Das [X.] hat hierzu im Wesentlichen folgende Feststellungen und Wertungen getroffen:

3

1. Der Angeklagte, ein studierter Ingenieur und gelernter Groß- und Außenhandelskaufmann, und der Zeuge [X.] kamen im Laufe des Jahres 2002 überein, hochwertige Unterhaltungselektronik des [X.] Herstellers [X.] (im Folgenden „[X.]“) aus [X.] nach [X.] und in andere Nachfolgestaaten der früheren [X.] unter Umgehung dortiger Einfuhr-, Umsatz- sowie Ertragssteuern zu exportieren ([X.], 16). Zur Umsetzung dieses Tatplans und zur Verschleierung der tatsächlichen Unternehmensstrukturen gründeten sie mit Hilfe eines in [X.] ansässigen Agenten die [X.] mit Sitz in [X.] nach dem Recht der [X.]. Die [X.] „besaß umfangreiche Statuten mit zahlreichen Klauseln“ und wurde in das dortige Handelsregister eingetragen. Der Angeklagte und [X.] waren jedenfalls seit August 2003 zu gleichen Anteilen deren [X.]er und „[X.]s“ ([X.]). Die [X.] war von Beginn an Vertragspartner von [X.]. Über ihre von der Da. Bank in [X.] und [X.] geführten Konten wurden die Geschäfte jeweils abgewickelt. Der Angeklagte bestellte regelmäßig die Ware über das [X.] bei [X.] und kontrollierte ihren Versand nach [X.] sowie den anschließenden Export insbesondere nach [X.] ([X.] 19).

4

2. Eine weitere vom Angeklagten und [X.] gehaltene [X.] betrieb den Verkauf in [X.] ([X.] 22). Von deren Umsätzen wurden in der Folgezeit nur etwa 40 % verbucht. Die darüber hinausgehenden erheblichen „Schwarzeinnahmen“ wurden „in bar gesammelt“ und in Plastiktüten in angemieteten [X.] in [X.] verwahrt. Diese Beträge, die sich im Jahre 2007 auf 10 Mio. € beliefen, sollten später unter den „gleichberechtigten Partnern“ ([X.] 20, 79) aufgeteilt werden.

- AUFGABEN:
(1) Welche Ausbildung hatte der Angeklagte laut dem Textauszug?
(2) Schreiben Sie aus dem Textauszug die Stelle zwischen „2. Eine weitere“ und „79) aufgeteilt werden.“ ab, beide eingeschlossen.

- DATENAUSZUG:
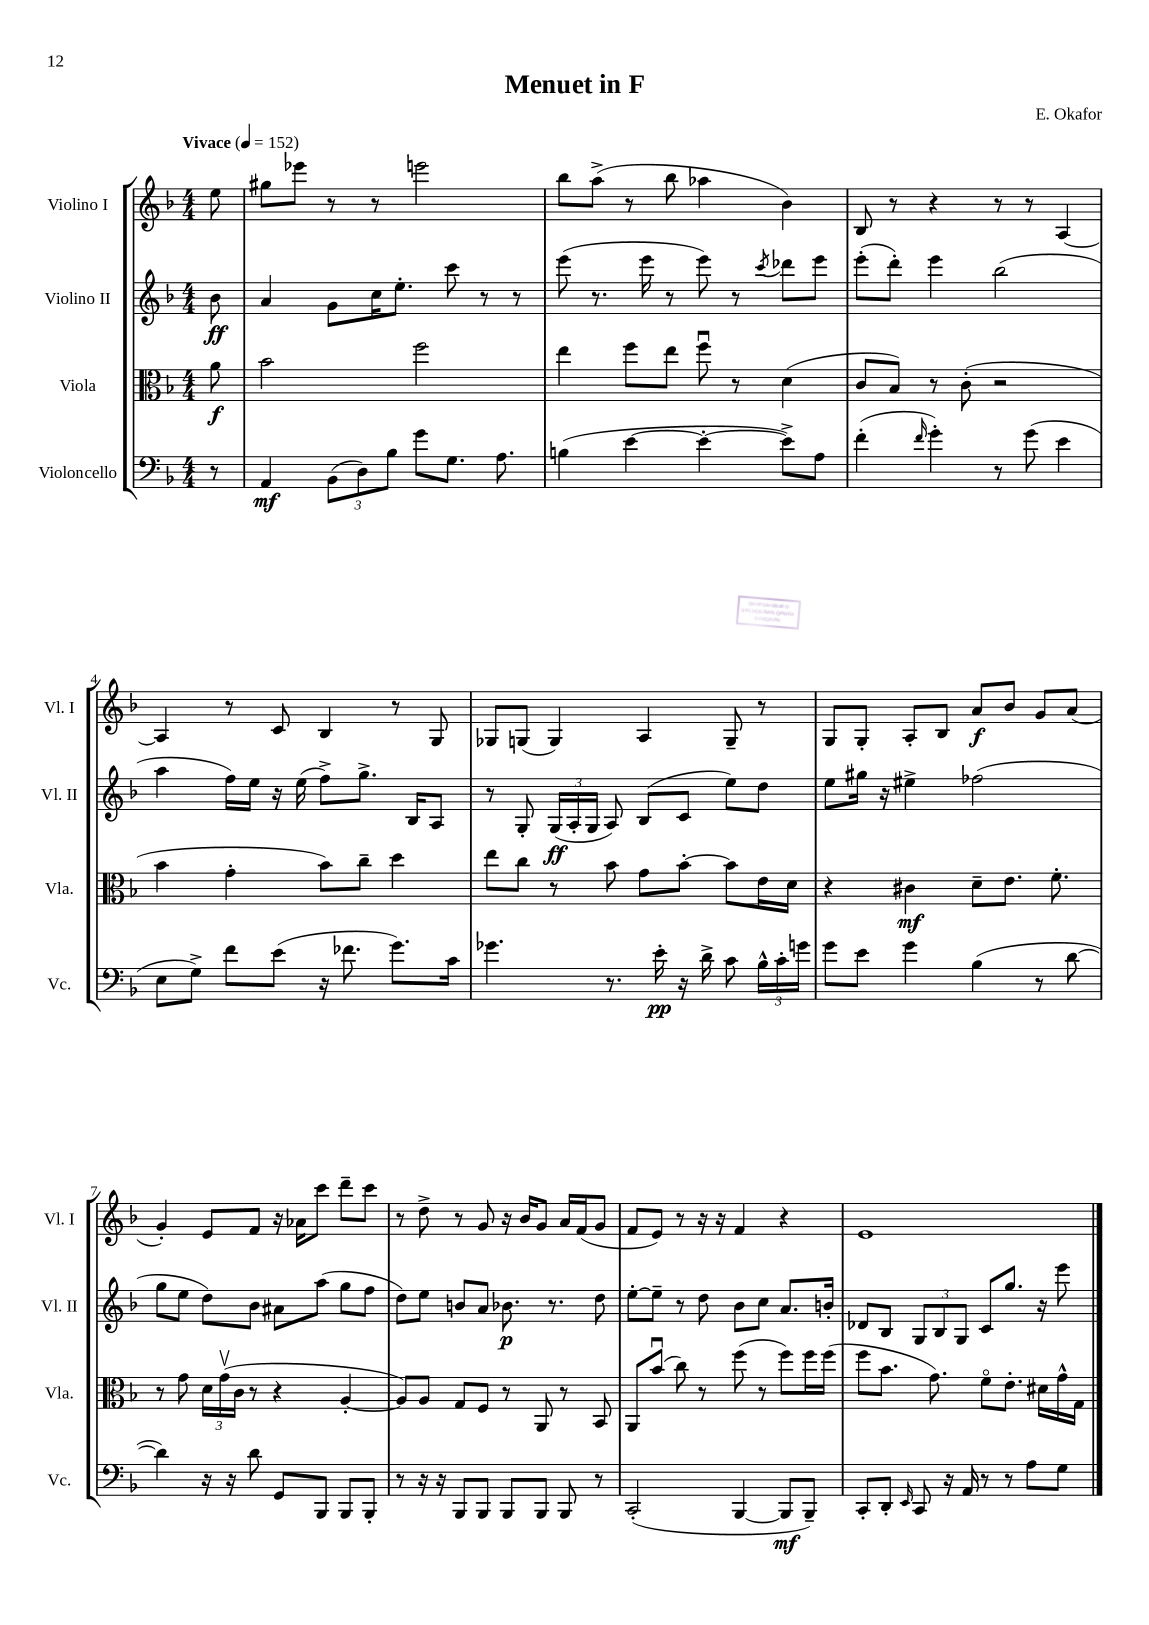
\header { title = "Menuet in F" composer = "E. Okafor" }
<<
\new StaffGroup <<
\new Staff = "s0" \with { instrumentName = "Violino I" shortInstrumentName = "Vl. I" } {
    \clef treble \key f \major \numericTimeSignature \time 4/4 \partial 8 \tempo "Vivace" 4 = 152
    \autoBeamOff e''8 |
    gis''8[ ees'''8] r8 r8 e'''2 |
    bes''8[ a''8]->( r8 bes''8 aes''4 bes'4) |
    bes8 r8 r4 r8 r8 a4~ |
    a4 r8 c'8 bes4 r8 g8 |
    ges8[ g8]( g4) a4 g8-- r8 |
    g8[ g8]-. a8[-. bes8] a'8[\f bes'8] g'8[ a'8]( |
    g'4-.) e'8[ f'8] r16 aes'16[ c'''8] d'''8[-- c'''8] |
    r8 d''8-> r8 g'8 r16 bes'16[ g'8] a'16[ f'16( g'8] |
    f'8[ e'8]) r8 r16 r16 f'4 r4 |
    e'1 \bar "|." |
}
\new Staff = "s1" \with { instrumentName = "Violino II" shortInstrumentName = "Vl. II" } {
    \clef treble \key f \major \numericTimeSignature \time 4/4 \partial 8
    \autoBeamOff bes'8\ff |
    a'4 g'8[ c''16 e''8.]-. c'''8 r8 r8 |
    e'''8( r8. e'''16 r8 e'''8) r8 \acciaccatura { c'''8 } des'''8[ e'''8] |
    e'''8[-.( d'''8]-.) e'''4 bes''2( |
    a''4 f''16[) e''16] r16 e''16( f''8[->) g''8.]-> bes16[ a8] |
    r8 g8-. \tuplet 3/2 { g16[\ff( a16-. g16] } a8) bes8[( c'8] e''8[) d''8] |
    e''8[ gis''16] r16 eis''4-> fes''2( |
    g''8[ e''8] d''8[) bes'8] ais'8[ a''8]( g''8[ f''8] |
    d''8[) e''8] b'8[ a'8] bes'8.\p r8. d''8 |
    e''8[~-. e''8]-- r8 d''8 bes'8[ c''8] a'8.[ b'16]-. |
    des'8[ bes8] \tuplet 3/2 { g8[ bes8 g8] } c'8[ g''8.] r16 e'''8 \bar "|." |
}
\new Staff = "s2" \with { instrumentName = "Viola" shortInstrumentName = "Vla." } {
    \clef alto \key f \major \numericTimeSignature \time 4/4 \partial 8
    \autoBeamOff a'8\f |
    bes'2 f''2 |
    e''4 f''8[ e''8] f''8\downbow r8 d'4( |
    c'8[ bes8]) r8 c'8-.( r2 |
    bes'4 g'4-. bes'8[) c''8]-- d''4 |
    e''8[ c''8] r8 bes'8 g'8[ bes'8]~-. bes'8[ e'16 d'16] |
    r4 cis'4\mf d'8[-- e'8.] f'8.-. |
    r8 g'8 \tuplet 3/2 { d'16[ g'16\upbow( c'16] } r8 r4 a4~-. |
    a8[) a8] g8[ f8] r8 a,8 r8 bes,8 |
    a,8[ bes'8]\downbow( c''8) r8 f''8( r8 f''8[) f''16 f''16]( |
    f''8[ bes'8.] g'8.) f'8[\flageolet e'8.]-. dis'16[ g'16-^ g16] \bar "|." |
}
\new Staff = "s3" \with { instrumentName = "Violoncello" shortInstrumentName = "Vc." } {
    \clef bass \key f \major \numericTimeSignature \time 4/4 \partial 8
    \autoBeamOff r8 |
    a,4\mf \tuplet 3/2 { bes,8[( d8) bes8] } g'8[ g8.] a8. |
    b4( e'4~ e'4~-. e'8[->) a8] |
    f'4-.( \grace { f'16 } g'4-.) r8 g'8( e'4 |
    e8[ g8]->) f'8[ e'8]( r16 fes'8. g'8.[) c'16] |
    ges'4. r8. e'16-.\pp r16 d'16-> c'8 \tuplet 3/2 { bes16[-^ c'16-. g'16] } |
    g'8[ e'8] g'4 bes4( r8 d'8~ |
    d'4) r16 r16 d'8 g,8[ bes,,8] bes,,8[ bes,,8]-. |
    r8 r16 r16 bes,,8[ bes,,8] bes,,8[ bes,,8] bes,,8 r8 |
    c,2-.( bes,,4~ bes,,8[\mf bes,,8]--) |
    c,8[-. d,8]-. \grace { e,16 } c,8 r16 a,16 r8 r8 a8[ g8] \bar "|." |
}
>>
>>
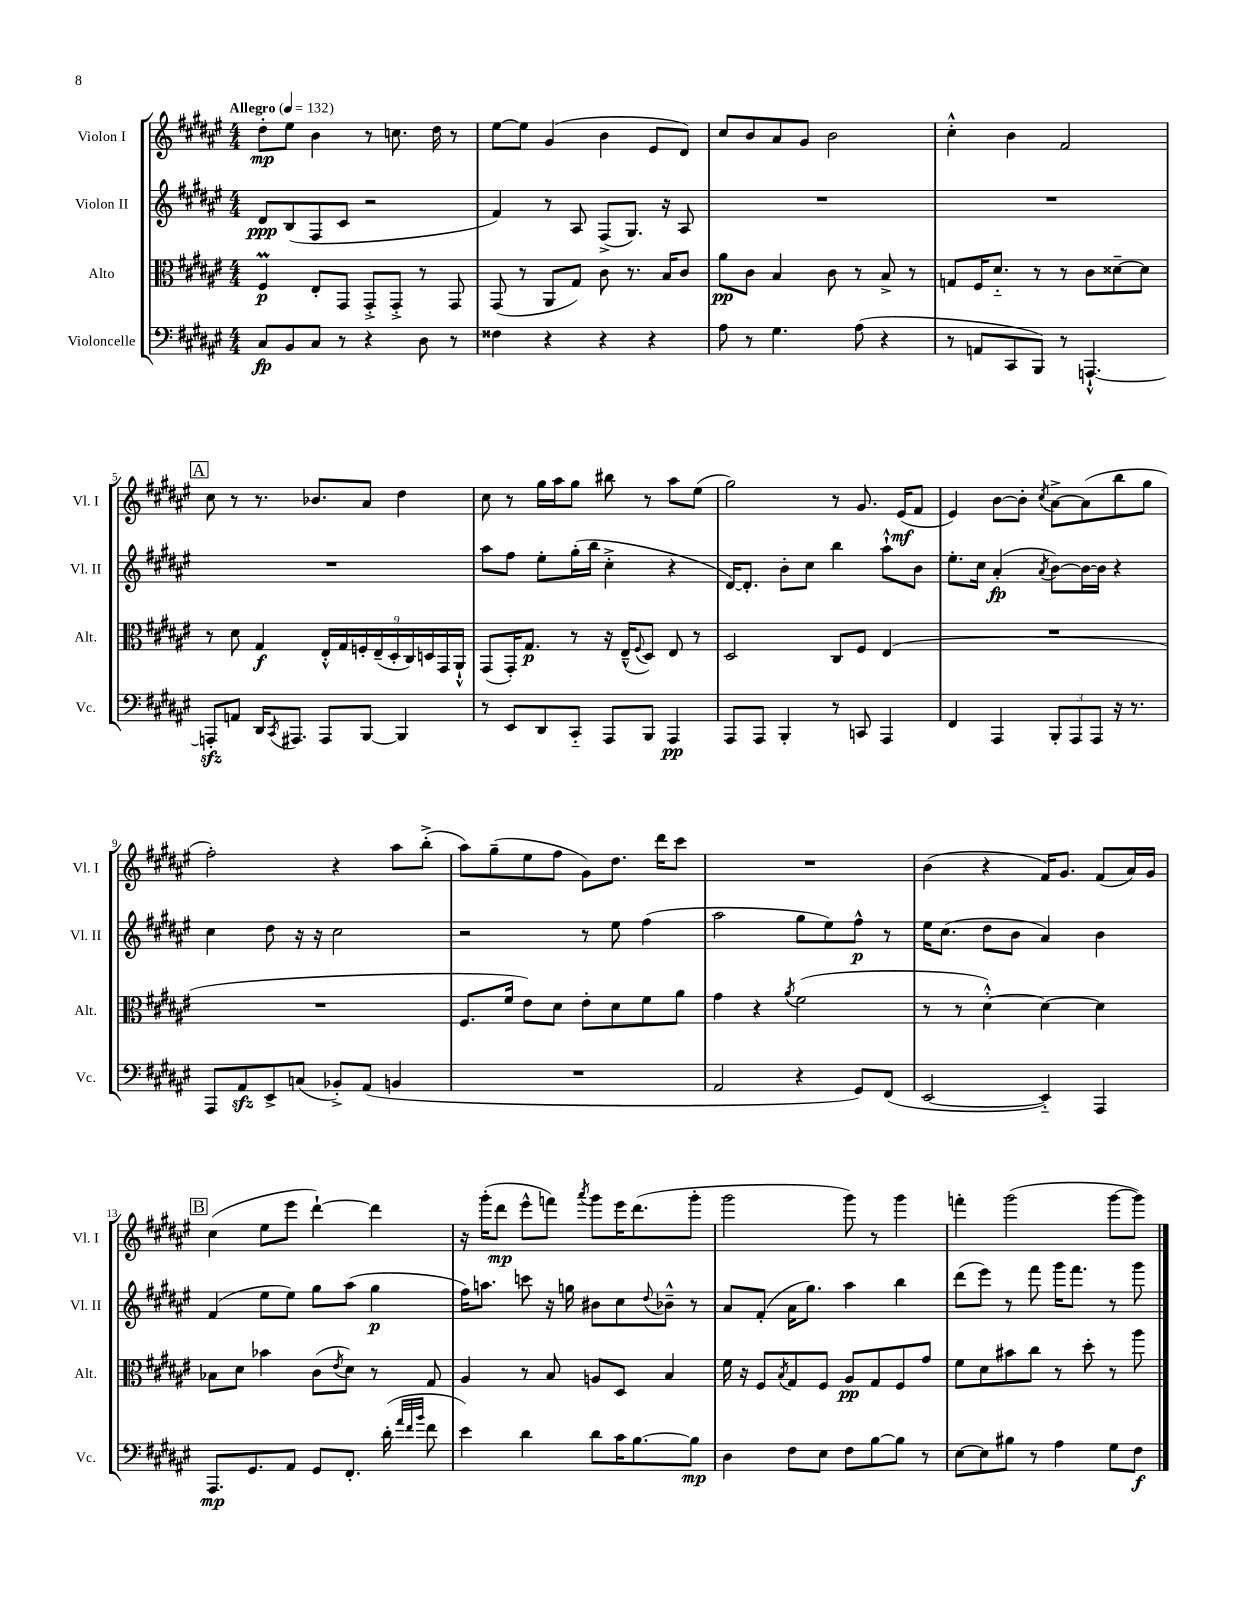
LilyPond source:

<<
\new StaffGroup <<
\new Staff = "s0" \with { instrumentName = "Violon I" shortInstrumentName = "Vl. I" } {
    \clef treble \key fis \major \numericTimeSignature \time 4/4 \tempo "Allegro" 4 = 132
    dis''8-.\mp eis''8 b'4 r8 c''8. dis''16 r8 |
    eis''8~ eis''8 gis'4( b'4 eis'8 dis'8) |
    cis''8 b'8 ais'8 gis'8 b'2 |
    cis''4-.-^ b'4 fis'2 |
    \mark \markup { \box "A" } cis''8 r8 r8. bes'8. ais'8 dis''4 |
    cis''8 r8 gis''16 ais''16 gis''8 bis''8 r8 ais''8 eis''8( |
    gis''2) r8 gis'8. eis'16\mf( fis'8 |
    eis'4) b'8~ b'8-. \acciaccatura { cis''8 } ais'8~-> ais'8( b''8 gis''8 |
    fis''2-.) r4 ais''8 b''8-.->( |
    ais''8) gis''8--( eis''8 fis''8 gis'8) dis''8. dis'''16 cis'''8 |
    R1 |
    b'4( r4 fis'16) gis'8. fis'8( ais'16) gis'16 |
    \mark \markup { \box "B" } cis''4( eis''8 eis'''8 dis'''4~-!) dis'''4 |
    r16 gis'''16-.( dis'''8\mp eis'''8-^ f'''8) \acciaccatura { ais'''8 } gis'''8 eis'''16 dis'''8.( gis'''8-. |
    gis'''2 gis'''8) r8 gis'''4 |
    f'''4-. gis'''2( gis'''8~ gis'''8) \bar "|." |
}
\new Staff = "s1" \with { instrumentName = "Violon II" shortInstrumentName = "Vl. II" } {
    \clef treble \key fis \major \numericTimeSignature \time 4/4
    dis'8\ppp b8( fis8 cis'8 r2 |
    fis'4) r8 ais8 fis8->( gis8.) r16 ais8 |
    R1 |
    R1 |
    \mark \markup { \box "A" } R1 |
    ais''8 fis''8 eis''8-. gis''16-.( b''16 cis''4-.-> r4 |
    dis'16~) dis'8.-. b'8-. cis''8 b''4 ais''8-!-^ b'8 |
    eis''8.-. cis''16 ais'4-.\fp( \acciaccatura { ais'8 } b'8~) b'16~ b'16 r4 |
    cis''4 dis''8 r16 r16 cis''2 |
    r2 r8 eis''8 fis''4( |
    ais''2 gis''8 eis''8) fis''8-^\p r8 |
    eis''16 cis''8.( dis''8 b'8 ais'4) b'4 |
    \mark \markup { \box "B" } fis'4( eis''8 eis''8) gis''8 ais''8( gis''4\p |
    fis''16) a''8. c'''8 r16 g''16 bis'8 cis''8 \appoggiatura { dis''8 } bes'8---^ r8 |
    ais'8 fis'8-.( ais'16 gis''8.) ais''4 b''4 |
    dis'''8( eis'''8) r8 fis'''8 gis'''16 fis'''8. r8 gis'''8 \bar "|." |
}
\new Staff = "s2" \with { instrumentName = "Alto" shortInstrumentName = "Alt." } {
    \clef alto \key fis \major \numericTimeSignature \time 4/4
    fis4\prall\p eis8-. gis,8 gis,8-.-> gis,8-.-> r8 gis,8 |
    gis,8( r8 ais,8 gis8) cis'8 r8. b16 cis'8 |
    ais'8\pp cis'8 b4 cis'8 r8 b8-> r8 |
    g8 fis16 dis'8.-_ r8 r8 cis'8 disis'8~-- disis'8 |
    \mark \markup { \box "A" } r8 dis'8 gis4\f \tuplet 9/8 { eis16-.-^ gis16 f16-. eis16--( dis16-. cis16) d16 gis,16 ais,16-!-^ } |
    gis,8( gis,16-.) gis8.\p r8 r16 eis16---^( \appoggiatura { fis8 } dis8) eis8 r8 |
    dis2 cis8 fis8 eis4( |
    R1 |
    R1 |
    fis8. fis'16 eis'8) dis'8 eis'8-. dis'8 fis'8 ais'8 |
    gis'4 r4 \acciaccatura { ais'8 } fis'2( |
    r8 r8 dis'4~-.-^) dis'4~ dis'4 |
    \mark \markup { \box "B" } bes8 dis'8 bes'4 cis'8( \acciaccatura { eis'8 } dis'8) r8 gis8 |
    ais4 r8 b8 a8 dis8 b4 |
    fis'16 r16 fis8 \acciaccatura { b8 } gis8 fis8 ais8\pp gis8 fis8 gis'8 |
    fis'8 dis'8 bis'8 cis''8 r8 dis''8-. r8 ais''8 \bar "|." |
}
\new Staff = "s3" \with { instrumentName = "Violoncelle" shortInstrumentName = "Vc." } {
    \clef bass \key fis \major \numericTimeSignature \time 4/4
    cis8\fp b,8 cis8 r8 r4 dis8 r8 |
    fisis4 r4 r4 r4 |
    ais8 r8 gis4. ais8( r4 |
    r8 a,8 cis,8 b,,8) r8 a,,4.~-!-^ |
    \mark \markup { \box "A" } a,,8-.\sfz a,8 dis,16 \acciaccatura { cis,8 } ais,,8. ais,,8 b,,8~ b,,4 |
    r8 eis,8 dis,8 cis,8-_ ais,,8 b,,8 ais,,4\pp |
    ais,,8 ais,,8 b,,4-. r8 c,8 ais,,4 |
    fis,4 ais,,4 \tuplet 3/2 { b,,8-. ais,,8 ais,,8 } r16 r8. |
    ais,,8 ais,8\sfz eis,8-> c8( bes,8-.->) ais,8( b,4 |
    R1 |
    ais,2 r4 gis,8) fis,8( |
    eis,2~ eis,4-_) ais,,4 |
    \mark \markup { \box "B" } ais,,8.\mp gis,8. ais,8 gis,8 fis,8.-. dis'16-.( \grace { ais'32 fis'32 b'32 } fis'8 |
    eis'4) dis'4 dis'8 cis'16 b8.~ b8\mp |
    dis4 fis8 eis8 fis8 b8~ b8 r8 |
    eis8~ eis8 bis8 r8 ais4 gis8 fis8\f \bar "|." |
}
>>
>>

- LÖSUNGEN:
(1) Er war studierter Ingenieur und gelernter Groß- und Außenhandelskaufmann.

(2)
2. Eine weitere vom Angeklagten und [X.] gehaltene [X.] betrieb den Verkauf in [X.] ([X.] 22). Von deren Umsätzen wurden in der Folgezeit nur etwa 40 % verbucht. Die darüber hinausgehenden erheblichen „Schwarzeinnahmen“ wurden „in bar gesammelt“ und in Plastiktüten in angemieteten [X.] in [X.] verwahrt. Diese Beträge, die sich im Jahre 2007 auf 10 Mio. € beliefen, sollten später unter den „gleichberechtigten Partnern“ ([X.] 20, 79) aufgeteilt werden.